Redemptions from the global hedge fund business continued throughout August but were less widespread across fund types than in July.
Macro hedge funds and long/short equity funds took the bulk of the outflows. Overall redemptions, however, were nearly double compared to the previous month.
Investors pulled out around $6.51 billion (€5.9 billion) from the sector throughout August, compared to $3.78 billion in July.
Year-to-date flows now stand at a negative $63.61 billion, according to the latest data from eVestment.
Macro hedge funds saw outflows of over $6 billion, whilst long/short equity funds saw outflows of $5.3 billion.
Event driven funds saw the lion’s share of inflows, pulling in $2.6 billion of investor cash, followed by managed future funds which saw inflows of $1.5 billion.

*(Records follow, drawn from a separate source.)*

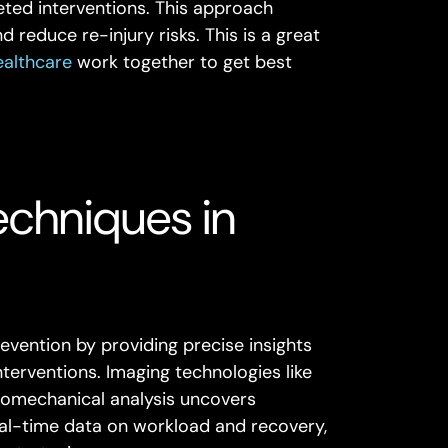
ted interventions. This approach
 reduce re-injury risks. This is a great
ealthcare
work together to get best
echniques in
evention by providing precise insights
interventions. Imaging technologies like
biomechanical analysis uncovers
eal-time data on workload and recovery,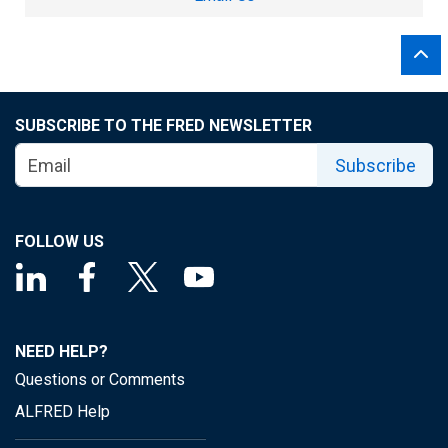
SUBSCRIBE TO THE FRED NEWSLETTER
Subscribe
FOLLOW US
NEED HELP?
Questions or Comments
ALFRED Help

In terms of assets year-to-date, long/short equity funds are the biggest losers amongst the primary strategies tracked by eVestment with outflows of $31.14 billion so far this year.
The firm also reported a continuation of emerging markets hedge fund outflows, with investors pulling out over $1.5 billion.
A separate report by Chicago-based Hedge Fund Research recently found that emerging markets hedge funds posted industry-leading mid-year results this year.
Total emerging market hedge fund capital reached $239.3 billion by the end of the second quarter, according to the study.